(Pose estimation data)
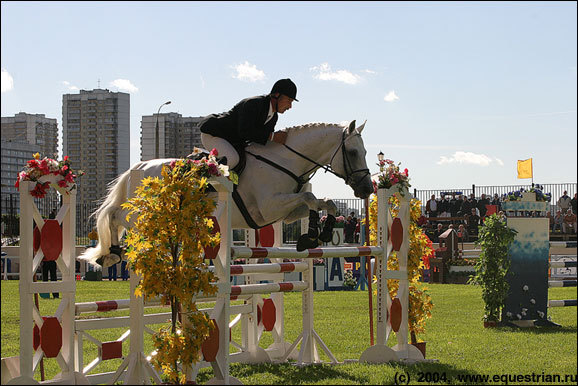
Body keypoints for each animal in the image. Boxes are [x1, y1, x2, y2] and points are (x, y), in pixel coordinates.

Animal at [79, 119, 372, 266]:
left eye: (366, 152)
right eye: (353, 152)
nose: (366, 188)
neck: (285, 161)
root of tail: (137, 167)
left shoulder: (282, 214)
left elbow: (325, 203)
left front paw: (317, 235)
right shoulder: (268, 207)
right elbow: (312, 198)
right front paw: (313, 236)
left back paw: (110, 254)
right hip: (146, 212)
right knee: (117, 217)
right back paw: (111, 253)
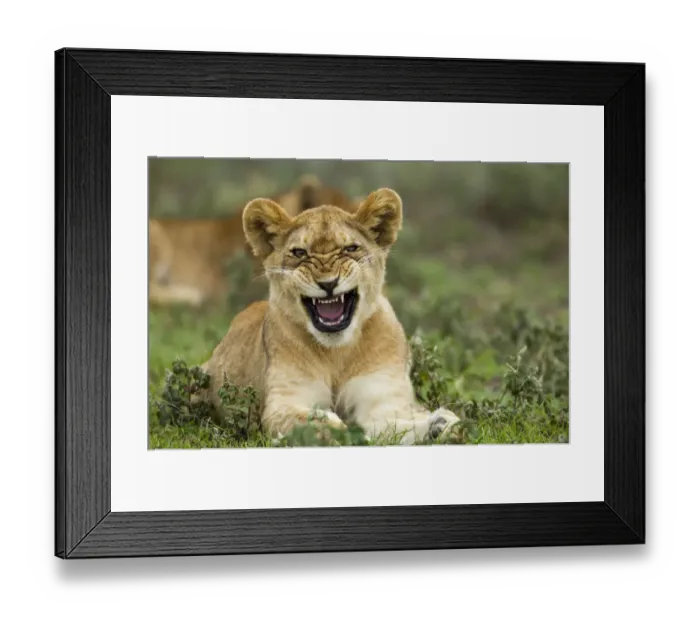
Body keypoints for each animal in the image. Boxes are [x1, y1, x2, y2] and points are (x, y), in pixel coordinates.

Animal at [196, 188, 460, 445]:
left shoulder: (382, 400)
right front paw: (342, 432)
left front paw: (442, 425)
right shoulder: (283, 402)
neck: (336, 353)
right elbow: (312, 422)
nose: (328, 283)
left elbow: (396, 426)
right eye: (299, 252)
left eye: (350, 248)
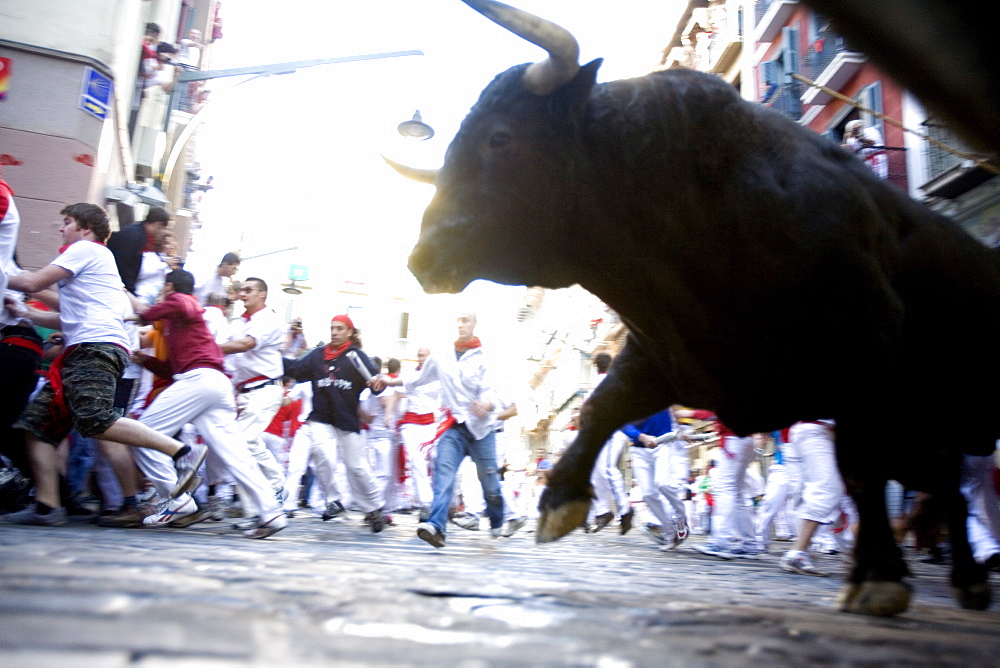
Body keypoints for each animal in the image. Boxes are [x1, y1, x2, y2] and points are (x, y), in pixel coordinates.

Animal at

---

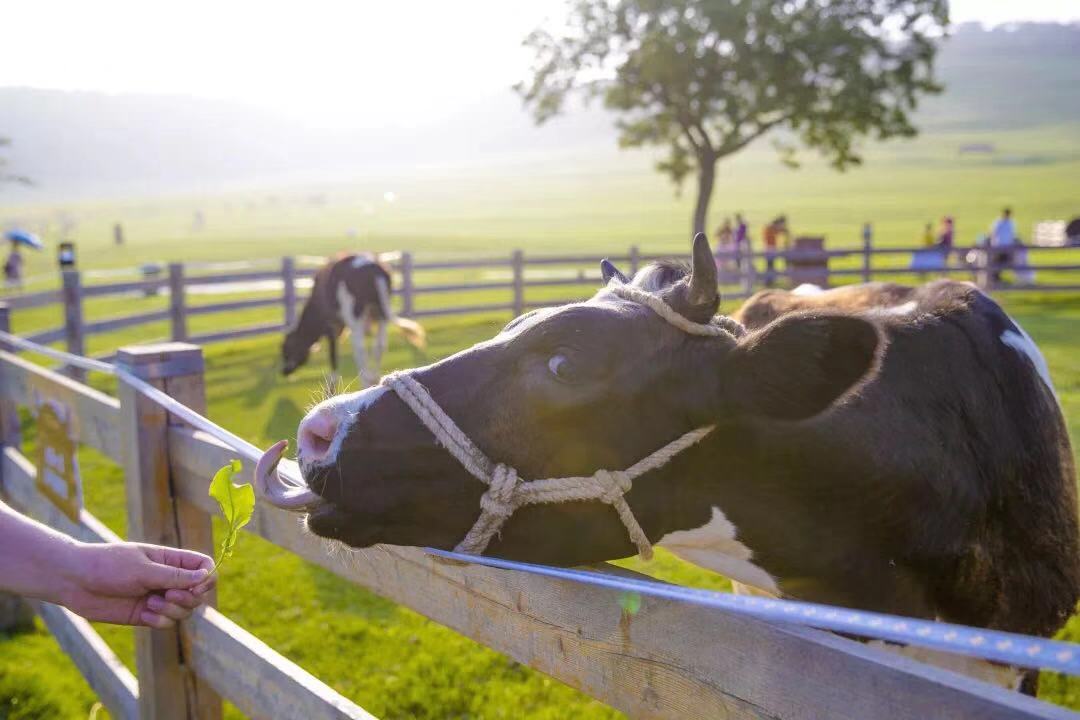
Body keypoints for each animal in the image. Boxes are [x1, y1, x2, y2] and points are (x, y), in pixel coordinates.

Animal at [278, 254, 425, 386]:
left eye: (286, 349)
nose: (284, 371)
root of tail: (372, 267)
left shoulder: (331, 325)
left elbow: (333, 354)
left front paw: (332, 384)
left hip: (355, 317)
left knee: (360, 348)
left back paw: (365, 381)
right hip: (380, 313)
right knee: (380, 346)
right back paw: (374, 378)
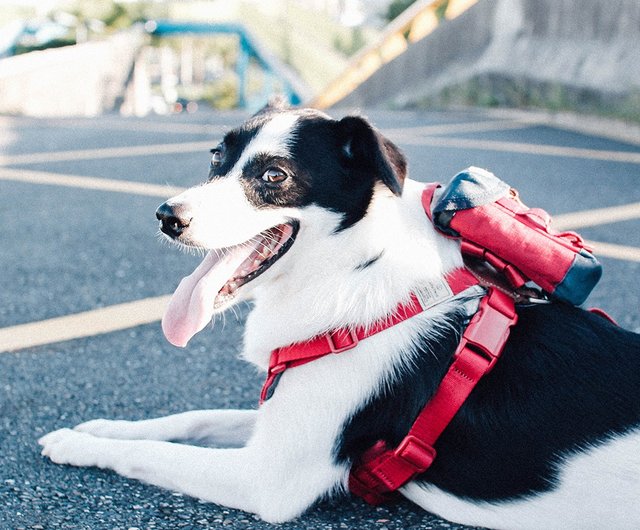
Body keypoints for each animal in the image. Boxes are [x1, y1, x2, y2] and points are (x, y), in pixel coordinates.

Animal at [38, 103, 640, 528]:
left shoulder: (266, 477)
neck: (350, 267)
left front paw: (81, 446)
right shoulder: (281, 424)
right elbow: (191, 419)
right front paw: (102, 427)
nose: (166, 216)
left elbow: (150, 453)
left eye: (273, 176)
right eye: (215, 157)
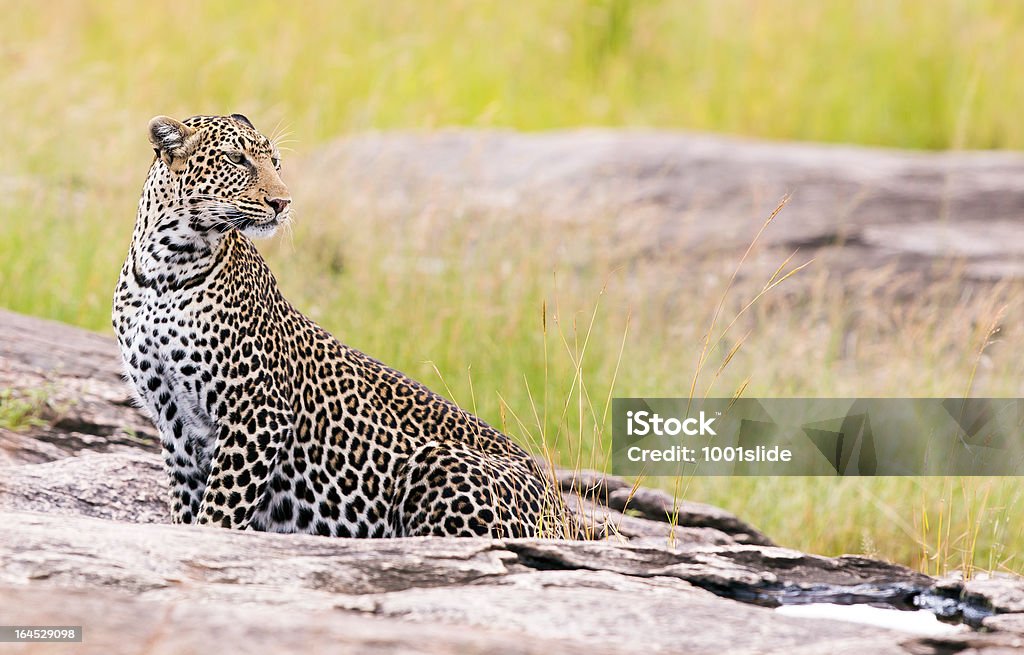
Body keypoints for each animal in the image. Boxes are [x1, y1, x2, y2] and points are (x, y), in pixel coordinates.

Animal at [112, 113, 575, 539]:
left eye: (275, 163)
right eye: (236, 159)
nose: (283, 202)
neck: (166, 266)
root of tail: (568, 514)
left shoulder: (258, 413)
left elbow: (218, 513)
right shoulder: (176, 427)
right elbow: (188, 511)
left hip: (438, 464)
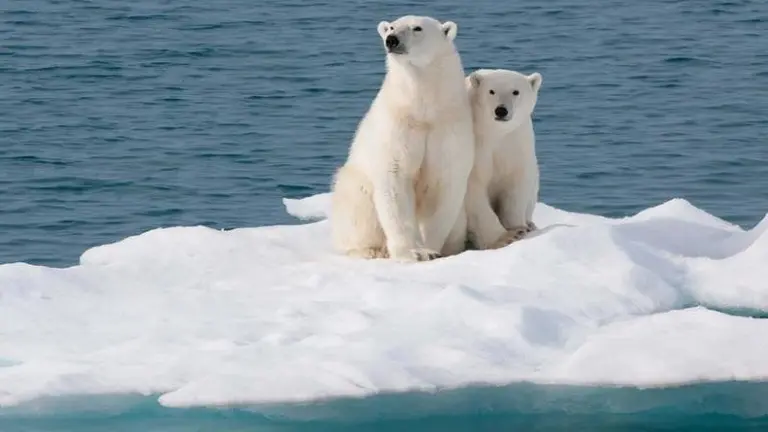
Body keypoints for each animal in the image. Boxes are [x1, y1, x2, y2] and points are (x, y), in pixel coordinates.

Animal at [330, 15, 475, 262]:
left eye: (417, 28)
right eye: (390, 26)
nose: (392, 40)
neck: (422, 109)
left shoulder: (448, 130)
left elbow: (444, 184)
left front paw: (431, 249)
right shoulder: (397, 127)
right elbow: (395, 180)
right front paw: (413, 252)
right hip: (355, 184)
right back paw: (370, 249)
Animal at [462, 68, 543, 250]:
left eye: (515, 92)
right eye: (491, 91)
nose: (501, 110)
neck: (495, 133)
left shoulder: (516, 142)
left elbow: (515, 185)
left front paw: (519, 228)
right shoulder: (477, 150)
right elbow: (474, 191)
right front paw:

• **Assignment**:
Check each line of the entries for "back" and copy those that have it.

• **Exercise result**:
left back paw: (110, 254)
right back paw: (111, 253)
left back paw: (365, 381)
right back paw: (374, 378)
right back paw: (370, 249)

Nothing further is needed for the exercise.